Le discours de Johan sur la présentation de son environnement professionnel va prendre toute sa cohérence dans les propos suivants : ‘<<(...) Et puis autrement des p'tites engueulades, des p'tits accrochages, et puis on essaie d'y résoudre, mais c'est pas si simple que ça et puis notre directeur ça fait à peine cinq mois qu'il est à la raffinerie donc avant il devait faire sûrement autrement mais il a pas l'habitude quoi, la personne d'avant est partie en retraite, que la personne d'avant on lui aurait parlé y aurait pas eu de problèmes c'était un monsieur qui était très connu en plus (...) c'est un autre qui l'a remplacé, c'est le genre de personne qui vous répond au téléphone le matin il vous passe la personne et ça s'arrête là, il nous parlera jamais pour nous dire "qu'est-ce qu'y a, pourquoi vous appelez ?", il s'en fiche (...) ça à rien à voir avant c'était plus on pouvait parler que là si on parle c'est comme si on leur coupait la main (...) ils ont jamais le temps, y a plein de truc à faire>>.’ C'est le mode de gestion des relations de travail qui, mis en question, vient organiser la problématique de l'environnement professionnel de Johan. Au temps mythique de la convivialité, qui laissait place au temps et aux relations, s'est substitué un temps impersonnel marqué par l'anonymat et les cadences. C'est ce nouveau mode de gestion des relations professionnelles qui génère des conflits et participe à la construction d'identités professionnelles fondées, non sur la cordialité, mais sur l'antipathie - ‘<<le gardien il doit gueuler, (...) il doit se mettre en colère>>.’

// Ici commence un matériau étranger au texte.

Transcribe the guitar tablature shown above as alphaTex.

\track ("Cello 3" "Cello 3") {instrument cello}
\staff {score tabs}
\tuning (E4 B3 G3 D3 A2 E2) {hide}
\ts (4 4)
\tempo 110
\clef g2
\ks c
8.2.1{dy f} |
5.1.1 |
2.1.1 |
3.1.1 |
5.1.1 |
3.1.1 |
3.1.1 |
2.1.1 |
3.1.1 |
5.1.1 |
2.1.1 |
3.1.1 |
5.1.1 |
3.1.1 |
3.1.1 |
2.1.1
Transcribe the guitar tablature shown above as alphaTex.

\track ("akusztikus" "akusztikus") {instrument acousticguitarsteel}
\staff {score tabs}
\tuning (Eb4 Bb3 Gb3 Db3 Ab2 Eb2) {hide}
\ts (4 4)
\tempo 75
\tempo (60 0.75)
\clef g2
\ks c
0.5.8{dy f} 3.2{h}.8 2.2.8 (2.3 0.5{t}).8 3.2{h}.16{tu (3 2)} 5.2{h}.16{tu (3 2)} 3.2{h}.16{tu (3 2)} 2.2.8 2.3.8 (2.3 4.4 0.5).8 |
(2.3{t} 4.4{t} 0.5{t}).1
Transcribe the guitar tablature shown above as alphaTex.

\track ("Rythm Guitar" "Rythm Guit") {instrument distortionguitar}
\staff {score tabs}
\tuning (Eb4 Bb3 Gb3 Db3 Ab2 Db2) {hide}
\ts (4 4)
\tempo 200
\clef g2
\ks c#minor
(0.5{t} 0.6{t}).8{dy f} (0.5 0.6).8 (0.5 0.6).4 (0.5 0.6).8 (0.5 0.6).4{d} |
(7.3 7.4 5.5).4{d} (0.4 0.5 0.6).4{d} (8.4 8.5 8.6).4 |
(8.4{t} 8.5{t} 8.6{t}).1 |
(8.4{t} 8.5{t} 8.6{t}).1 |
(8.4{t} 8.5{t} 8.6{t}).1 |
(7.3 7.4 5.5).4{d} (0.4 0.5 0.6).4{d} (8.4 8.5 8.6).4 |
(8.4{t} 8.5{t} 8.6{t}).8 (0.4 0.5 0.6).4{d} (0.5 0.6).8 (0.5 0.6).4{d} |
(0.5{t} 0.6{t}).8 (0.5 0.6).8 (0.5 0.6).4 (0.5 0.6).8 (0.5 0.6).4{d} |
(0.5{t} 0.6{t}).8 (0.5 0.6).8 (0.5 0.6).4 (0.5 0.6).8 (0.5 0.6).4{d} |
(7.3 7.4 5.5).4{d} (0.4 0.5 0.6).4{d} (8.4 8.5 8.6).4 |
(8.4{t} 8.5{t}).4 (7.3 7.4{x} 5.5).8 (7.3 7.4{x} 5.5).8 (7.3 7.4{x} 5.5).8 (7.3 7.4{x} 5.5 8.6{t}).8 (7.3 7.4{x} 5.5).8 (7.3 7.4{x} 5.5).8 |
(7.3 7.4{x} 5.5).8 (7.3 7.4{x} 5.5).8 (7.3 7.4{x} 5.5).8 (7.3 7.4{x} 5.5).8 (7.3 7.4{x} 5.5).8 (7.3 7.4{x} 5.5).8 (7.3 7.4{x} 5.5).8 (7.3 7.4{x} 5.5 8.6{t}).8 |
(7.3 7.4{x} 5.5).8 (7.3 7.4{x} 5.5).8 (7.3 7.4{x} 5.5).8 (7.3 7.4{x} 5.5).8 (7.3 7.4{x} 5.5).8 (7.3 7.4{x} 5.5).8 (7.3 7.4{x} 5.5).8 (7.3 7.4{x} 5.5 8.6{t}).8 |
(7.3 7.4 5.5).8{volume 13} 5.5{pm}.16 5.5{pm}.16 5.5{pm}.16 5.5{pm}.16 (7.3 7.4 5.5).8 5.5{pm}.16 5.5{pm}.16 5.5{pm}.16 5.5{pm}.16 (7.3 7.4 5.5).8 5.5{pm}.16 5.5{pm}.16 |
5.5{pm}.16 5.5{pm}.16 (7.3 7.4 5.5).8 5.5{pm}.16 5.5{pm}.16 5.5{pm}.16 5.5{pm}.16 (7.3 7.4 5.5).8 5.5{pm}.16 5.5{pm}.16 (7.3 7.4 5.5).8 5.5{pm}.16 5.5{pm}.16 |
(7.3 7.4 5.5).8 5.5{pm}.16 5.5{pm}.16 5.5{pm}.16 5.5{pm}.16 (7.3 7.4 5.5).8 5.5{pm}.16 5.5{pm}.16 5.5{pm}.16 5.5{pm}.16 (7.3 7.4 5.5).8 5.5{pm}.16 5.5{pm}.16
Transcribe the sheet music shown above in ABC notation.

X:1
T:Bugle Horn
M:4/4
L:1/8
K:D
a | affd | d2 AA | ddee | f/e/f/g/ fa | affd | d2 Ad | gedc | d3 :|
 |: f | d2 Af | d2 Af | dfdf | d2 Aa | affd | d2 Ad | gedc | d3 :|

La vision du monde du travail de Johan s'affine progressivement et met en évidence en quoi elle pourrait se révéler incompatible avec le milieu professionnel dans lequel il tente de s'intégrer. Car à la difficulté de s'adapter à un rythme de travail qui ne lui convient pas, de par l'irrégularité des horaires et l'impersonnalité des relations que les cadences imposent, s'ajoute la difficulté d'incorporer un ethos professionnel qui voudrait faire de lui un homme antipathique alors qu'il est la figure même de l'homme cordial.